Just as a chain cannot be its own support – no matter how long – neither can a collection of contingent beings ever be a sufficient reason for its own existence. 

That is, if everything in the universe is merely contingent and dependent for its existence on something external to itself, then none of these things can account for their own existence, or that of anything else, prior to having been caused. 

Therefore, we must conclude with St. Thomas that:

Not all beings are merely possible, but there must exist something the existence of which is necessary.

This necessary being is uncaused and self-existent, as St. Thomas explains:

But every necessary thing either has its necessity caused by another, or not. Now it is impossible to go on to infinity in necessary things which have their necessity caused by another, as has been already proved in regard to efficient causes.[5]

Therefore, the conclusion is inescapable:

We cannot but postulate the existence of some being having of itself its own necessity, and not receiving it from another, but rather causing in others their necessity. This all men speak of as God.

Conclusions drawn from the first three ways

We have now examined the first three of St. Thomas’s “five ways” of proving the existence of God.

You will have noticed that they are all very similar to each other, in some respects they can be considered the same proof considered from different aspects. They each have a different starting pointing, but they follow the same general line of argument. 

The “first way” begins from the undeniable observation that the things of our experience change. 

The “second way” begins from the undeniable observation that the things of our experience are caused by something other than themselves. 

The “third way” begins from the undeniable observation that the things of our experience are merely “possible” and not “necessary.”

From these observations, it can be demonstrated that there must be an “Unmoved Mover,” an “Uncaused Cause,” and a “Necessary Being.” We have seen that other divine attributes can be derived from these attributes. Such a being must be eternal, infinite, perfect, personal, and the creator and sustainer of all things that exist. In future articles we will demonstrate all of this clearly.
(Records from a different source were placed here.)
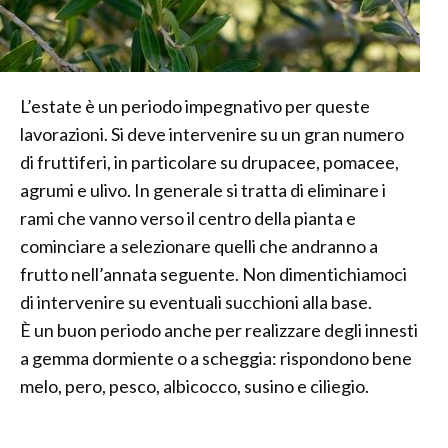
L’estate è un periodo impegnativo per queste
lavorazioni. Si deve intervenire su un gran numero
di fruttiferi, in particolare su drupacee, pomacee,
agrumi e ulivo. In generale si tratta di eliminare i
rami che vanno verso il centro della pianta e
cominciare a selezionare quelli che andranno a
frutto nell’annata seguente. Non dimentichiamoci
di intervenire su eventuali succhioni alla base.
È un buon periodo anche per realizzare degli innesti
a gemma dormiente o a scheggia: rispondono bene
melo, pero, pesco, albicocco, susino e ciliegio.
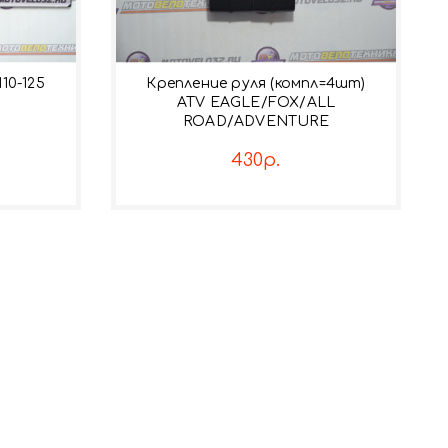
10-125
Крепление руля (компл=4шт)
ATV EAGLE/FOX/ALL
ROAD/ADVENTURE
430р.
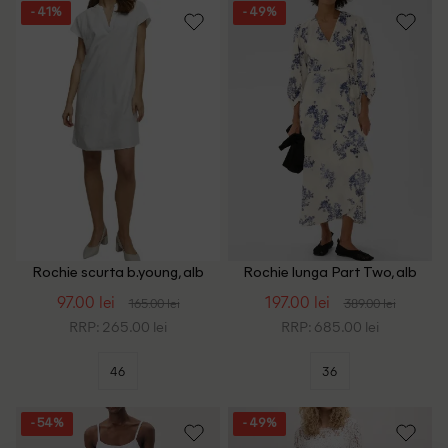
- 41%
- 49%
Rochie scurta b.young, alb
Rochie lunga Part Two, alb
97.00 lei
197.00 lei
165.00 lei
389.00 lei
RRP: 265.00 lei
RRP: 685.00 lei
46
36
- 54%
- 49%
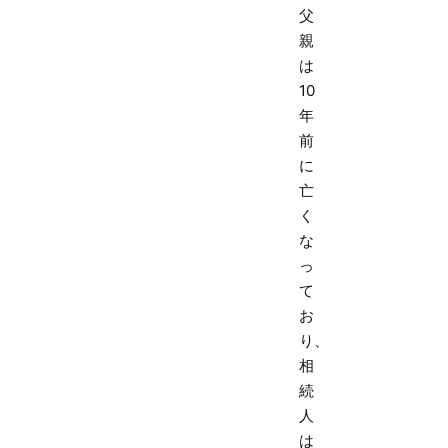
父
親
は
10
年
前
に
亡
く
な
っ
て
お
り、
相
続
人
は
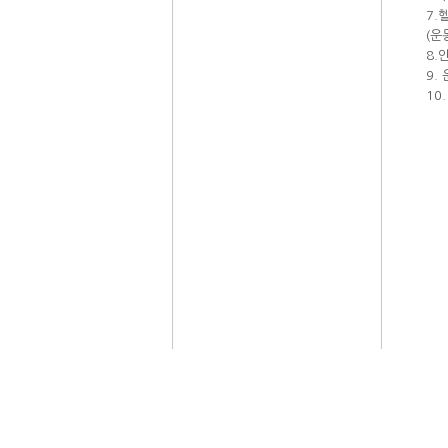
7.
(운
8.
9.
10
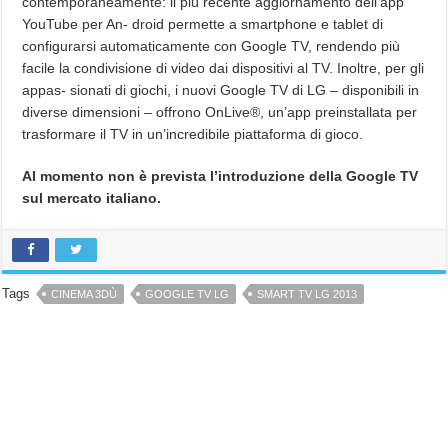
contemporaneamente: il più recente aggiornamento dell’app
YouTube per An- droid permette a smartphone e tablet di
configurarsi automaticamente con Google TV, rendendo più
facile la condivisione di video dai dispositivi al TV. Inoltre, per gli
appas- sionati di giochi, i nuovi Google TV di LG – disponibili in
diverse dimensioni – offrono OnLive®, un’app preinstallata per
trasformare il TV in un’incredibile piattaforma di gioco.
Al momento non è prevista l’introduzione della Google TV
sul mercato italiano.
Tags
CINEMA 3DÙ
GOOGLE TV LG
SMART TV LG 2013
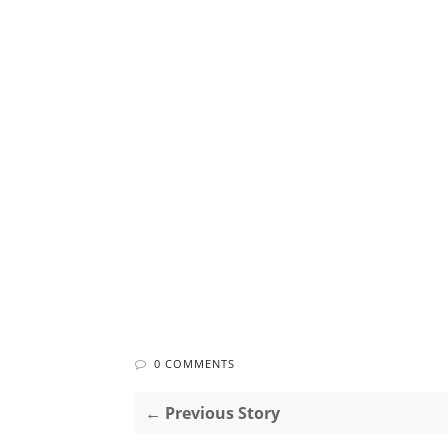
0 COMMENTS
← Previous Story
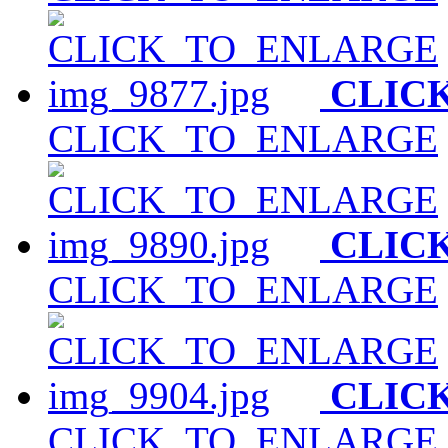
CLIC
CLICK_TO_ENLARGE
CLIC
CLICK_TO_ENLARGE
CLIC
CLICK_TO_ENLARGE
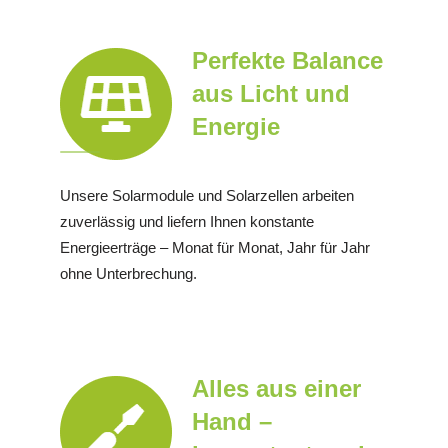
Perfekte Balance
aus Licht und
Energie
Unsere Solarmodule und Solarzellen arbeiten
zuverlässig und liefern Ihnen konstante
Energieerträge – Monat für Monat, Jahr für Jahr
ohne Unterbrechung.
Alles aus einer
Hand –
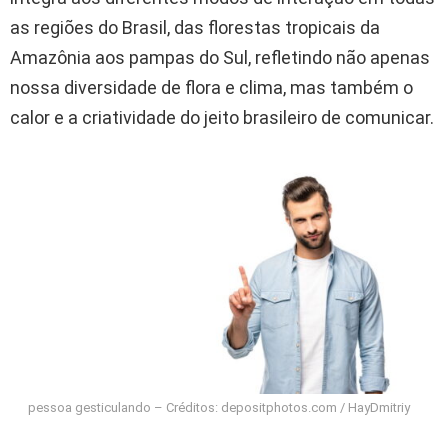
as regiões do Brasil, das florestas tropicais da
Amazônia aos pampas do Sul, refletindo não apenas
nossa diversidade de flora e clima, mas também o
calor e a criatividade do jeito brasileiro de comunicar.
pessoa gesticulando – Créditos: depositphotos.com / HayDmitriy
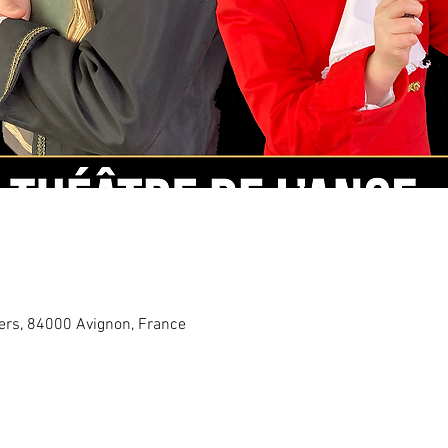
iers, 84000 Avignon, France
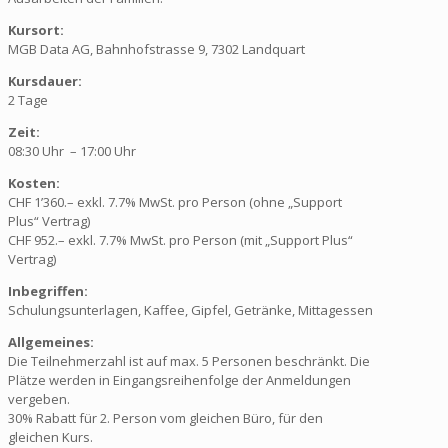
Kursort:
MGB Data AG, Bahnhofstrasse 9, 7302 Landquart
Kursdauer:
2 Tage
Zeit:
08:30 Uhr – 17:00 Uhr
Kosten:
CHF 1’360.– exkl. 7.7% MwSt. pro Person (ohne „Support
Plus“ Vertrag)
CHF 952.– exkl. 7.7% MwSt. pro Person (mit „Support Plus“
Vertrag)
Inbegriffen:
Schulungsunterlagen, Kaffee, Gipfel, Getränke, Mittagessen
Allgemeines:
Die Teilnehmerzahl ist auf max. 5 Personen beschränkt. Die
Plätze werden in Eingangsreihenfolge der Anmeldungen
vergeben.
30% Rabatt für 2. Person vom gleichen Büro, für den
gleichen Kurs.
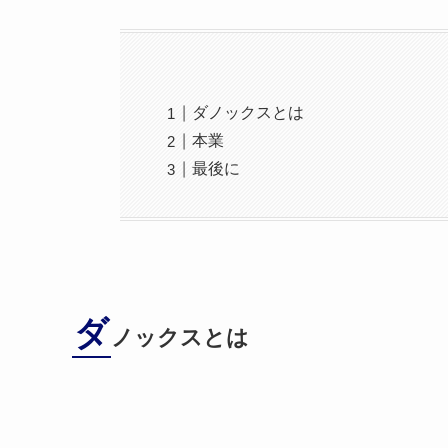
ダノックスとは
本業
最後に
ダ
ノックスとは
However, in these conclusions, we already have the foundations of the true religion, as Désiré-Joseph Cardinal Mercier writes:

We are now able to draw from the proofs of the existence of God which we have established, an important moral consequence; namely, the foundation of religion. If we are indebted to a first Being for our essential perfections, our activity and our existence, there is a moral obligation on us of worshipping that Being. The act of worship whereby we confess that God alone is He who is and that our being and perfections are essentially dependent upon Him is that of adoration. And adoration, which embraces the internal avowal of the human soul that it is subordinate to Him and the external manifestation of this avowal, is the fundamental act of natural religion.[6]

Thus, the human being is moved from the recognition of God’s existence, to the worship of God, and, ultimately, as we shall see, to the acceptance that this God has revealed himself to mankind in Jesus Christ. 


1 All quotations from St Thomas Aquinas are from Summa Theologica, I. q.2. a.3.
2 George Hayward Joyce S.J., Principles of Natural Theology, (London, 1924), p81
3 Joyce, Principles, p81-2.
4 Joyce, Principles,  p82.
5 See the previous article for this proof: https://www.lifesitenews.com/opinion/without-god-nothing-else-could-exist/
6 Désiré-Joseph Cardinal Mercier, Manual of Modern Scholastic Philosophy, Vol. II (translated T.L Parker and S. A. Parker) (London, 1917), p46.